Il Pinot Nero, la bestia “noir” di tutti i vignaioli, croce e delizia dei degustatori e, senza tema di smentita, il vino sul quale di suole disquisire di più in Italia.
E’ da una decina di anni, ormai, che porto avanti una ricerca personale, che ha più il sapore di una sfida, di vigna in vigna e di calice in calice, di un luogo in Italia in cui si possa raggiungere l’eccellenza nella produzione di un vino da questo vitigno così ostico e delicato varietale, ma devo ammettere di non esserci ancora riuscito e, forse, è bene che sia così.
Forse, però, l’errore che ho sempre, fatto io stesso, è stato quello di paragonare anche solo inconsciamente i Pinot Nero nostrani a quelli dei più noti areali d’elezione, primo fra tutti la “maison” del Pinot Noir, ovvero la Borgogna. Un errore a monte, che ha portato molti produttori a cercare meri scimmiottamenti di vini che, vuoi per una questione di know how e tradizione, vuoi per le peculiarità pedoclimatiche differenti – senza contare le differenze clonali e l’adattamento di un vitigno tra i più mutevoli – sarebbe impensabile replicare nel nostro paese.
Prendere il meglio della conoscenza d’Oltralpe e cercare di adattarlo ai nostri territori è la strada che ha portato alcuni produttori dall’Alto Adige all’Etna, passando per l’Oltrepò Pavese e il Casentino, a produrre vini che prediligono l’identità territoriale all’idiosincratica comparazione con i Pinot Noir di Borgogna.
Un uva precoce, un’uva da collina, che ha bisogno di essere asciugata dal vento. Il fresco e le escursioni termiche notte giorno aiutano a mantenere intatta la sua spina dorsale, ovvero la freschezza, l’acidità che verrebbe meno in zone calde e quindi con maturazioni troppo rapide. Predilige, inoltre, terreni calcarei, molto minerali. L’equilibrio fondamentale per tutte le uve tra maturazione tecnologica e fenolica è, nel caso del Pinot Nero, ancor più importante e facile da lasciarsi “scappare di mano”.
Se poi ci mettiamo che è un’uva davvero “bastarda” da gestire in vigna ed in cantina a causa della delicatezza della sua buccia, il gioco è fatto! Meglio lasciar perdere, no?!
Eppure, c’è chi si ostina ancora a sfidare la natura e, qualcuno, riesce persino ad averla vinta!
E’ questo il caso di Luigi Barberani, padre di Niccolò e Bernardo giovani produttori umbri, noti per la loro grande ricerca sulla muffa nobile – il Calcaia è senza ombra di dubbio uno dei migliori muffati italiani – e per i loro Orvieto, ma che hanno già avuto modo di stupire nelle annate scorse con il loro Sangiovese Polvento, all’altezza di molti cugini toscani.

SEZIONE DATI:
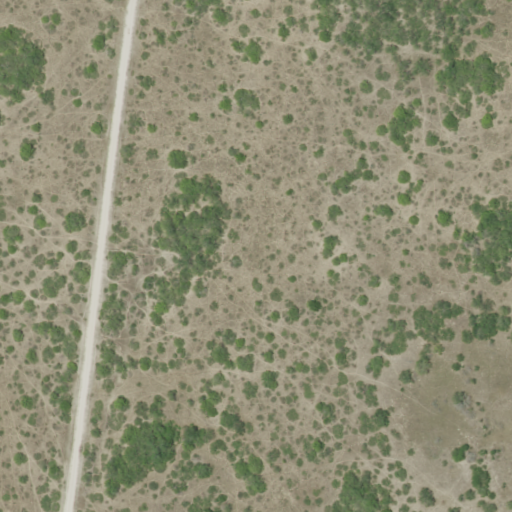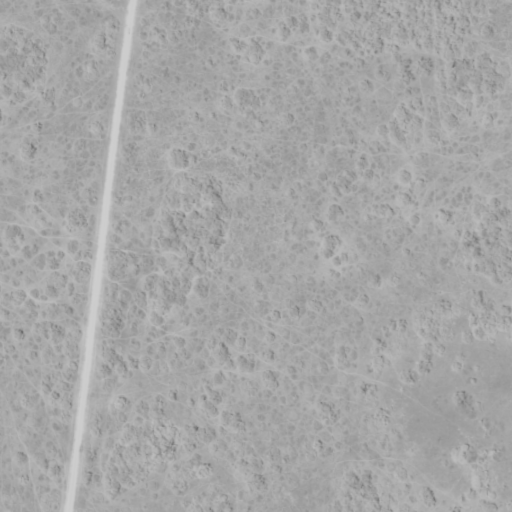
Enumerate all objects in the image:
road: (116, 255)
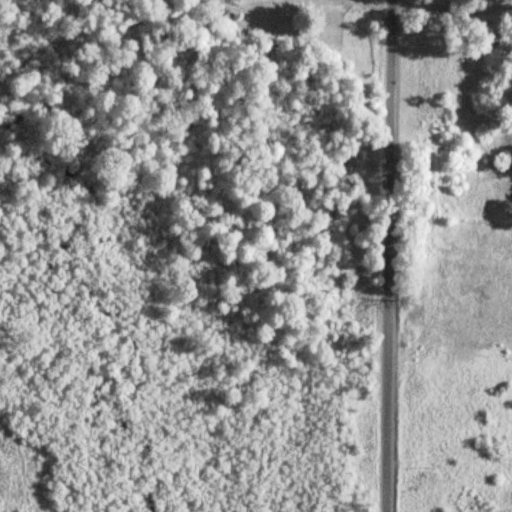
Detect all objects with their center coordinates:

OBIETTIVO DICHIARATO 1: Nel testo sul Pinot Nero, quali terreni predilige quest'uva?
OBIETTIVO DICHIARATO 2: Trasforma in un elenco puntato il paragrafo del testo sul Pinot Nero che comincia con "Un uva precoce", mantenendone i fatti principali.
OBIETTIVO DICHIARATO 3: Riprendi il testo sul Pinot Nero dal punto in cui si interrompe.
Il materiale riportato sopra è a sé stante rispetto al testo.

RISPOSTA 1: Terreni calcarei, molto minerali.

RISPOSTA 2:
- È un'uva precoce, da collina, che ha bisogno di essere asciugata dal vento.
- Il fresco e le escursioni termiche tra notte e giorno ne mantengono intatte la freschezza e l'acidità, che verrebbero meno in zone calde con maturazioni troppo rapide.
- Predilige terreni calcarei, molto minerali.
- L'equilibrio tra maturazione tecnologica e fenolica è per il Pinot Nero ancora più importante e facile da perdere.

RISPOSTA 3:
Luigi – mi racconta Niccolò – decise, trent’anni fa, di fare una vera e propria scommessa con la natura, sfidando il proprio terroir impiantando una piccola vigna di Pinot Nero proveniente dalla Borgogna. La storia è quella comune a molti produttori italiani, che da grandi appassionati di Pinot Noir francesi, non resistono alla tentazione di mettersi alla prova iniziando a sperimentare con questa fantastica uva nel proprio territorio di origine. La vigna è stata piantata nel 1988 con barbatelle provenienti dal vivaio Guillaume in Charcenne – Francia (Pinot Noir clone 777). La zona scelta ha un terreno argilloso e sedimentario, ricco di ciottoli e si trova a ridosso di una foresta in una parte particolarmente fresca e arieggiata dell’azienda a 250mslm. Il sistema di allevamento scelto è (ovviamente) Guyot singolo.

Oggi, quelle viti ormai adulte, ci regalano una grande emozione. Solo nelle annate più favorevoli, quando clima, suolo e vegetazione entrano in uno stato di grazia, possiamo produrre questo piccolo grande capolavoro. La fermentazione sulle bucce è tenuta in acciaio per 20 giorni circa, con parte dei raspi all’interno. L’affinamento è di due anni in botti di rovere francesi e per altri due anni (almeno) in bottiglia.
Ho avuto modo di stappare una delle 591 bottiglie prodotte qualche giorno fa, condividendola rigorosamente alla cieca con amici di cui stimo molto il palato e che amano il Pinot Nero di Borgogna a tal punto da essere molto scettici su molte delle espressioni italiche. E’ stata una piccola provocazione, e ciò che ne è scaturito è quello che speravo scaturisse, ovvero l’effettivo predominio dell’identità territoriale e persino quella del produttore su eventuali vani tentativi di imitazione.
Non ci è voluto molto per collocarlo nella sua zona di origine e per conquistare l’attenzione mia – io stesso, lo stavo assaggiando per la prima volta – e dei miei compagni di degustazione e questo vale molto, perché è ciò che vorrei ritrovare in ogni bicchiere di vino prodotto da vitigni internazionali in generale e di Pinot Nero nello specifico in Italia. Se con i vitigni autoctoni, è spesso lo stesso varietale a “geolocalizzare” l’areale produttivo del vino in questione, è con i vitigni internazionali che la varietà di condizioni pedoclimatiche di cui ogni areale italiano dispone può far la differenza, delineando un’identità territoriale ben precisa, unica e non riproducibile altrove.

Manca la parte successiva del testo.